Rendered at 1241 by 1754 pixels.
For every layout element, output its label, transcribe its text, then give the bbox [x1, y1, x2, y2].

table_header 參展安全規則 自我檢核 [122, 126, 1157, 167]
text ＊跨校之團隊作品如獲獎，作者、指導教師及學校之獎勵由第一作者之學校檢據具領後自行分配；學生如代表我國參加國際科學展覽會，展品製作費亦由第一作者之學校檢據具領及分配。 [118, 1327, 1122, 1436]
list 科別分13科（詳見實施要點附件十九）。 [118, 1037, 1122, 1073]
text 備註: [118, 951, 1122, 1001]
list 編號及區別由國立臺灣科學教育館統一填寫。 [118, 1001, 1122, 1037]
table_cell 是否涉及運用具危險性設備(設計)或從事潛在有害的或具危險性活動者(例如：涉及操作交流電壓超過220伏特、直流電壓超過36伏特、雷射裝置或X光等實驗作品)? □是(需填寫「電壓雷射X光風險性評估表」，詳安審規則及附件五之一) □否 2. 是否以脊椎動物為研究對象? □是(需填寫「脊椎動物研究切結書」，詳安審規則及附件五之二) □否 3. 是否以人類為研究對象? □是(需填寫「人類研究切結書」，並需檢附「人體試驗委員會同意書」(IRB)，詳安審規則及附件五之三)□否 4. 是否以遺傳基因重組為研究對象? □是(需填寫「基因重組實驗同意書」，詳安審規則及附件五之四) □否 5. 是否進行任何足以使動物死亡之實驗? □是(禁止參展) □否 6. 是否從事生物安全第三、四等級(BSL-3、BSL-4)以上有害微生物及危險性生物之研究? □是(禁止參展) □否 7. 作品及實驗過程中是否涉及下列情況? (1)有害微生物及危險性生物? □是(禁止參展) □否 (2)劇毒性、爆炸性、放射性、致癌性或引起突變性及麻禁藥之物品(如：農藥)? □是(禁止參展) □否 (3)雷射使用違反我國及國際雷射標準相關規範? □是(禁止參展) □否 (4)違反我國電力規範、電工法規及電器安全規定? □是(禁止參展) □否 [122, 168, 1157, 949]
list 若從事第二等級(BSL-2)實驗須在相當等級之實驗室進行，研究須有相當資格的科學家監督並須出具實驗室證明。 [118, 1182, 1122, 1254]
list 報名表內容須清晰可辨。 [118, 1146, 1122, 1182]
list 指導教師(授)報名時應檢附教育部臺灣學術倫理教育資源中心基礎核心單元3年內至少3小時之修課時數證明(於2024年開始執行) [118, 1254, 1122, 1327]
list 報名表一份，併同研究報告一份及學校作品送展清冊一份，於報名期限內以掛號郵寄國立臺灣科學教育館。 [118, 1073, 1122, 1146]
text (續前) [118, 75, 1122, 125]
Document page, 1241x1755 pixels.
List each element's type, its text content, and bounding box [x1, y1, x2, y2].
● ● ● ● ● ● ●
AIM OF THE TASK:
Can you return all of the material above, line for line and with nothing changed?

ANSWER BELOW:
Rendered at 1241 by 1754 pixels.
For every layout element, output its label, transcribe its text, then give the bbox [x1, y1, x2, y2].

table_header 參展安全規則 自我檢核 [122, 126, 1157, 167]
text ＊跨校之團隊作品如獲獎，作者、指導教師及學校之獎勵由第一作者之學校檢據具領後自行分配；學生如代表我國參加國際科學展覽會，展品製作費亦由第一作者之學校檢據具領及分配。 [118, 1327, 1122, 1436]
list 科別分13科（詳見實施要點附件十九）。 [118, 1037, 1122, 1073]
text 備註: [118, 951, 1122, 1001]
list 編號及區別由國立臺灣科學教育館統一填寫。 [118, 1001, 1122, 1037]
table_cell 是否涉及運用具危險性設備(設計)或從事潛在有害的或具危險性活動者(例如：涉及操作交流電壓超過220伏特、直流電壓超過36伏特、雷射裝置或X光等實驗作品)? □是(需填寫「電壓雷射X光風險性評估表」，詳安審規則及附件五之一) □否 2. 是否以脊椎動物為研究對象? □是(需填寫「脊椎動物研究切結書」，詳安審規則及附件五之二) □否 3. 是否以人類為研究對象? □是(需填寫「人類研究切結書」，並需檢附「人體試驗委員會同意書」(IRB)，詳安審規則及附件五之三)□否 4. 是否以遺傳基因重組為研究對象? □是(需填寫「基因重組實驗同意書」，詳安審規則及附件五之四) □否 5. 是否進行任何足以使動物死亡之實驗? □是(禁止參展) □否 6. 是否從事生物安全第三、四等級(BSL-3、BSL-4)以上有害微生物及危險性生物之研究? □是(禁止參展) □否 7. 作品及實驗過程中是否涉及下列情況? (1)有害微生物及危險性生物? □是(禁止參展) □否 (2)劇毒性、爆炸性、放射性、致癌性或引起突變性及麻禁藥之物品(如：農藥)? □是(禁止參展) □否 (3)雷射使用違反我國及國際雷射標準相關規範? □是(禁止參展) □否 (4)違反我國電力規範、電工法規及電器安全規定? □是(禁止參展) □否 [122, 168, 1157, 949]
list 若從事第二等級(BSL-2)實驗須在相當等級之實驗室進行，研究須有相當資格的科學家監督並須出具實驗室證明。 [118, 1182, 1122, 1254]
list 報名表內容須清晰可辨。 [118, 1146, 1122, 1182]
list 指導教師(授)報名時應檢附教育部臺灣學術倫理教育資源中心基礎核心單元3年內至少3小時之修課時數證明(於2024年開始執行) [118, 1254, 1122, 1327]
list 報名表一份，併同研究報告一份及學校作品送展清冊一份，於報名期限內以掛號郵寄國立臺灣科學教育館。 [118, 1073, 1122, 1146]
text (續前) [118, 75, 1122, 125]
Document page, 1241x1755 pixels.
List each element's type, its text content, and bounding box [x1, y1, x2, y2].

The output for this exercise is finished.